§ **Work instruction**: Render the lines from the one containing "### Internal" up to and including the one containing "- build(deps): bump thor" as a numbered list, leaving out any blank lines.

§ **Information shown**:

##############################

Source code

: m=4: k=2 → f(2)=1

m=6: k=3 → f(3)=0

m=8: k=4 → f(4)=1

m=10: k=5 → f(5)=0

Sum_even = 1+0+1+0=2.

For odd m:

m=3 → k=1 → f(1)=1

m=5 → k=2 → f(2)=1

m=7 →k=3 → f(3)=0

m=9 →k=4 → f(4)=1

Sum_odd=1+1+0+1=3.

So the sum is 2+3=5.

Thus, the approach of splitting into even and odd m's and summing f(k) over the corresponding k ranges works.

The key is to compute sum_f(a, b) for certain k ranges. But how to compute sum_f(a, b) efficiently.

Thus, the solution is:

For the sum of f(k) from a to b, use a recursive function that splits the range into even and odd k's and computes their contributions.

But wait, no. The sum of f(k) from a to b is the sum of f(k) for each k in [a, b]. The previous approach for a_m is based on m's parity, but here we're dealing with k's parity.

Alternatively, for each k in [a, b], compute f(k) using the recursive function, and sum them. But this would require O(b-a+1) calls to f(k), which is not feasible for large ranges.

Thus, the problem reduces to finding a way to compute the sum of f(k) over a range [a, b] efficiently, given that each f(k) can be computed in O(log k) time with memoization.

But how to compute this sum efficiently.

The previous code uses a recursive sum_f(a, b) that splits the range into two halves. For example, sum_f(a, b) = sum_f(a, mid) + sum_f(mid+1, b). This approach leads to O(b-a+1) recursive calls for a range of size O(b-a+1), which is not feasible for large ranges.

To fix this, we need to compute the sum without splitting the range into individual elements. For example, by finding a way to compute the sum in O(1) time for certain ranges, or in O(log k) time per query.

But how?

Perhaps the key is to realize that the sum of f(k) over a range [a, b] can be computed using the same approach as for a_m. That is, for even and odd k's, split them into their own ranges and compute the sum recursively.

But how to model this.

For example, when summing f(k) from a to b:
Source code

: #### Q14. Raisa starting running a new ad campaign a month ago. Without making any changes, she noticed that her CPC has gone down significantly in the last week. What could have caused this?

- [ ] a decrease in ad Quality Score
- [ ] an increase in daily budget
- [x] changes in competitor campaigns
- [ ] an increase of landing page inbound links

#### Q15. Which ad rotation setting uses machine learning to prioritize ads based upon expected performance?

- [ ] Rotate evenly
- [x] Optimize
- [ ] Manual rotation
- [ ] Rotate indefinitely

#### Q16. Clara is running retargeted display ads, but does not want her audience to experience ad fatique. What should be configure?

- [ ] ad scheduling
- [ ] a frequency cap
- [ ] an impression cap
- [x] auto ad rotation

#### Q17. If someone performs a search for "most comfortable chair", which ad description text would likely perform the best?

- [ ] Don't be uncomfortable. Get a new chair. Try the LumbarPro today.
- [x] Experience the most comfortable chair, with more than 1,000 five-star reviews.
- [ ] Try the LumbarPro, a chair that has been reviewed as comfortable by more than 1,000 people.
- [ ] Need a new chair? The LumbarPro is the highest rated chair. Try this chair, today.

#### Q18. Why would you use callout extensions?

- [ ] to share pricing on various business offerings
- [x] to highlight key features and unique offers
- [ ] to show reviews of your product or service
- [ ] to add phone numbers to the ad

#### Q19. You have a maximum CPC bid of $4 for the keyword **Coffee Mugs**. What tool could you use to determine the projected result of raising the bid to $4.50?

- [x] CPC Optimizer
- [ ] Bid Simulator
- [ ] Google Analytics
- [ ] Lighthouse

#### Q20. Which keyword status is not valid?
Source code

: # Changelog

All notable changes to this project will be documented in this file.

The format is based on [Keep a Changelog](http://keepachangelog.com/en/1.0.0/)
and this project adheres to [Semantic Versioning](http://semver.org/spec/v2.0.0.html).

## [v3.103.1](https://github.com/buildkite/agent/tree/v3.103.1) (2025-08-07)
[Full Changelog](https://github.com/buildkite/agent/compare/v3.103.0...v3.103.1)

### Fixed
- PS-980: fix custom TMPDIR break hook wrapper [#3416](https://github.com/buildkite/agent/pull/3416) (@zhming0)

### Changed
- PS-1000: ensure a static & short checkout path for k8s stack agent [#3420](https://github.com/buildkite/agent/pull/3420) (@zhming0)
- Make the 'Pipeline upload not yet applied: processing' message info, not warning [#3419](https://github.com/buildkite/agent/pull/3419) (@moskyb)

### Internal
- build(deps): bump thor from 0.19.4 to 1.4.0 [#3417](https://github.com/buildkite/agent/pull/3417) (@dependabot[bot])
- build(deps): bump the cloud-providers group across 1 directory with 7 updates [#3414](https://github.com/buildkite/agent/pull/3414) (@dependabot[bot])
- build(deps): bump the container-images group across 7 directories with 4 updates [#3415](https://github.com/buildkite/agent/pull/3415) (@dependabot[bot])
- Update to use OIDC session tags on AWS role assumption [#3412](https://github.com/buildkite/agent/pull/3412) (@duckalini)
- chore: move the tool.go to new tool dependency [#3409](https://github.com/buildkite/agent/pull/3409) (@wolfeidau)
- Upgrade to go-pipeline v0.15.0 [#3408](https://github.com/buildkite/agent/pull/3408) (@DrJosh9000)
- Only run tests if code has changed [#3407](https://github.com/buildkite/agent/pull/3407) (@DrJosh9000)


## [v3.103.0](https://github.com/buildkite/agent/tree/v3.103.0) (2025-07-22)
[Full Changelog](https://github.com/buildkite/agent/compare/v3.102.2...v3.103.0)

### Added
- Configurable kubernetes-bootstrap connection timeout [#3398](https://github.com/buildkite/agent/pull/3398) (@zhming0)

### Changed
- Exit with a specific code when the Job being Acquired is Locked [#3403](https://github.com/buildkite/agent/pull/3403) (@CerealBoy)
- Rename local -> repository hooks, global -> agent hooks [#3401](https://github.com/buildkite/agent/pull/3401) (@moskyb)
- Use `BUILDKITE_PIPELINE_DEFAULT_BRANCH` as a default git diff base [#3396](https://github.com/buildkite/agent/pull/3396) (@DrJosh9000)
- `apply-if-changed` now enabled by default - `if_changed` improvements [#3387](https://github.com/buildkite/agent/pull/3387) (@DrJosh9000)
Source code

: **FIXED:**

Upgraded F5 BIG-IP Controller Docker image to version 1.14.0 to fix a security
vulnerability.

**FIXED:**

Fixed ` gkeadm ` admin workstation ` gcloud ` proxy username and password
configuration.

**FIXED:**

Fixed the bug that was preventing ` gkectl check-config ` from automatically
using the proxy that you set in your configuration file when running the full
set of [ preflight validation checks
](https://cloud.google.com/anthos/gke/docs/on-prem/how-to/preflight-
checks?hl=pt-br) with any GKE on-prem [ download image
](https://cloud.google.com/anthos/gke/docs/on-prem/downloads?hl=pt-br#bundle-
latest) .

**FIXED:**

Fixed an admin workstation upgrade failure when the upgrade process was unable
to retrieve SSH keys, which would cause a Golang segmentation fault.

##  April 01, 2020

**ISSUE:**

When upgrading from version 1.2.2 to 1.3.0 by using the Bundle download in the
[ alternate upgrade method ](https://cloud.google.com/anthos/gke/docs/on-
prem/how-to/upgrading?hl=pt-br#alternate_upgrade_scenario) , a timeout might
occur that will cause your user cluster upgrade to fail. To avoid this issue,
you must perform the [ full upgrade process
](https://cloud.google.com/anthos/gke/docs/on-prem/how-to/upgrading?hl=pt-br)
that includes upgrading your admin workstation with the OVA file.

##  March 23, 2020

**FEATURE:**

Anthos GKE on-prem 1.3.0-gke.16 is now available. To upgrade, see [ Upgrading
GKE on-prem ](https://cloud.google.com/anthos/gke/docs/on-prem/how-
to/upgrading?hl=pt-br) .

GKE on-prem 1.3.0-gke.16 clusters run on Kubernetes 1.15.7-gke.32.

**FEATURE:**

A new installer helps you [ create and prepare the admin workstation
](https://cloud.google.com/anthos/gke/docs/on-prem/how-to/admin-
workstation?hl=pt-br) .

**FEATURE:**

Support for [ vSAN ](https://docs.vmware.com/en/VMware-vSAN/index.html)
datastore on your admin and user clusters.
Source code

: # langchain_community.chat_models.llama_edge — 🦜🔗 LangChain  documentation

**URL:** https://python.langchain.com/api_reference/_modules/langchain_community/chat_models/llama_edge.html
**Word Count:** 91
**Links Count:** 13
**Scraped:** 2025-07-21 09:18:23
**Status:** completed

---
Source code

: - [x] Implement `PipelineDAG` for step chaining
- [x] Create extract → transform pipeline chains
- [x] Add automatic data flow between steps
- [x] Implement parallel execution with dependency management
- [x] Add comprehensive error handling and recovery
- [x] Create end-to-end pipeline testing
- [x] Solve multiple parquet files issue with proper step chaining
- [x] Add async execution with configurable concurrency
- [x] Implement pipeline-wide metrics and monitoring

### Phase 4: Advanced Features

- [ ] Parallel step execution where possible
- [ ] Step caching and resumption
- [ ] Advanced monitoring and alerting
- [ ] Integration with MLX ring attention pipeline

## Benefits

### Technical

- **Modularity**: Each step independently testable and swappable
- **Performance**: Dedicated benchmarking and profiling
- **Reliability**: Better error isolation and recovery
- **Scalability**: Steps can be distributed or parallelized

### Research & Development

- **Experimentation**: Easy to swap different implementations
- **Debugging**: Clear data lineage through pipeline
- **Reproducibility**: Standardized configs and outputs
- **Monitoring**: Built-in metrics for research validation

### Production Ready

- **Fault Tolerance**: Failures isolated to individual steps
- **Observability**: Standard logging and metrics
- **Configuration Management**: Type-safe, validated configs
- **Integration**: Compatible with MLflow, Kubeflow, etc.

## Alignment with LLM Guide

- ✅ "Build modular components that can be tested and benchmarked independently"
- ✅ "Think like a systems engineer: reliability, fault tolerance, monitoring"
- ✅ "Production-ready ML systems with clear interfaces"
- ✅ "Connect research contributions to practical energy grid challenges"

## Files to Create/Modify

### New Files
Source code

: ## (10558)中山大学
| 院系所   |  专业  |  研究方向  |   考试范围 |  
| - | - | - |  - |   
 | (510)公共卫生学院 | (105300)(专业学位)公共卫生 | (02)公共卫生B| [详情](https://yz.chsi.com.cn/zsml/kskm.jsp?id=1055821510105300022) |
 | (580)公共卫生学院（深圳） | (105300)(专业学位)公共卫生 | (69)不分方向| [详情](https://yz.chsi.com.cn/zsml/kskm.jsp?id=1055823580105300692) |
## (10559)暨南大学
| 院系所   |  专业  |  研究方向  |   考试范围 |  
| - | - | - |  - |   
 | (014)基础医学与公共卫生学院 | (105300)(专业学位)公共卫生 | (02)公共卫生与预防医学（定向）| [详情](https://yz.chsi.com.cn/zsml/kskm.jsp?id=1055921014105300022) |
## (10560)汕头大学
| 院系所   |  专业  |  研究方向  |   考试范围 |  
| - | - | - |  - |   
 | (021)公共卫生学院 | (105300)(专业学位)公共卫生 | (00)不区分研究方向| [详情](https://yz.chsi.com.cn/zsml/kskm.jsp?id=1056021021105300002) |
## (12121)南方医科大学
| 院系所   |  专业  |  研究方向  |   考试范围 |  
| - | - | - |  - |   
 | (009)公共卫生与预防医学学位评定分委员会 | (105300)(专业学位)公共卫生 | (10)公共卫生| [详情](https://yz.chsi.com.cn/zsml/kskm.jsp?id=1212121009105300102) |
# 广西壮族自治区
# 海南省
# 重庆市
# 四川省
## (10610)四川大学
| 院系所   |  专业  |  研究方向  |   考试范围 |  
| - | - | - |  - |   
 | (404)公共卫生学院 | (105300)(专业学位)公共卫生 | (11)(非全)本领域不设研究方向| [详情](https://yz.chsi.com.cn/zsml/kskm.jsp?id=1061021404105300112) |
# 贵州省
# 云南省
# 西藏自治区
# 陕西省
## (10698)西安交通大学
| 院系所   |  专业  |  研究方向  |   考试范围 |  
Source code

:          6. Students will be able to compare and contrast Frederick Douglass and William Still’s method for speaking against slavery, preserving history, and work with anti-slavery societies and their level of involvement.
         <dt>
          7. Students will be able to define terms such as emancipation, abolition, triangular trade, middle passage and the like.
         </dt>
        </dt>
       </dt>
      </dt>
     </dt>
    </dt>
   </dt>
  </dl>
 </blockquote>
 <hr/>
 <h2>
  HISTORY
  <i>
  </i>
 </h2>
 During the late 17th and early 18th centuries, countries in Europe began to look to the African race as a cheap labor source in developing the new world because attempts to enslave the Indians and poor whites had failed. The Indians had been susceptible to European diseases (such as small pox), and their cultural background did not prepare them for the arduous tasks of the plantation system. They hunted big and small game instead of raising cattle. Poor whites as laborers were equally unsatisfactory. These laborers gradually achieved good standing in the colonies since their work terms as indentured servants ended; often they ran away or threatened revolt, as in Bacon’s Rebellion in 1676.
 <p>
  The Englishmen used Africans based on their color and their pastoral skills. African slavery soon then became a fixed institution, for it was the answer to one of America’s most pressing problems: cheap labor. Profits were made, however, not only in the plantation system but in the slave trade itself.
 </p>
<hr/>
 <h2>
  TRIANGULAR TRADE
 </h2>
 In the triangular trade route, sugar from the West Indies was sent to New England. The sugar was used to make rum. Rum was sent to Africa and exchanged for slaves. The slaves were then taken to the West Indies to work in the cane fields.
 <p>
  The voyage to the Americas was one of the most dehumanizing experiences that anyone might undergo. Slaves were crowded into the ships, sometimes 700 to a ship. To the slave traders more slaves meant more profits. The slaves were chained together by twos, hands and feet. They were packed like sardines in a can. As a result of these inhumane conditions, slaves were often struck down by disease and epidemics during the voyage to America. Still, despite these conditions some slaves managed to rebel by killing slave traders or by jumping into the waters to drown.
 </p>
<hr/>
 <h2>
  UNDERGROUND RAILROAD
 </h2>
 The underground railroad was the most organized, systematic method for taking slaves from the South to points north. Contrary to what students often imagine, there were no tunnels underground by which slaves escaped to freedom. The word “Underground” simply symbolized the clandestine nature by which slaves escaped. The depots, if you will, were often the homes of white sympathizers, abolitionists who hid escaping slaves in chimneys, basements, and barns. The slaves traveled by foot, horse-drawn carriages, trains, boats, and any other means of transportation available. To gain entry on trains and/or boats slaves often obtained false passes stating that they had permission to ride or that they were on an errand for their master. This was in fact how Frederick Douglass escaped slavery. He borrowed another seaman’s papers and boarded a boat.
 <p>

##############################

§ **Response to the exercise**:
1. ### Internal
2. - build(deps): bump thor from 0.19.4 to 1.4.0 [#3417](https://github.com/buildkite/agent/pull/3417) (@dependabot[bot])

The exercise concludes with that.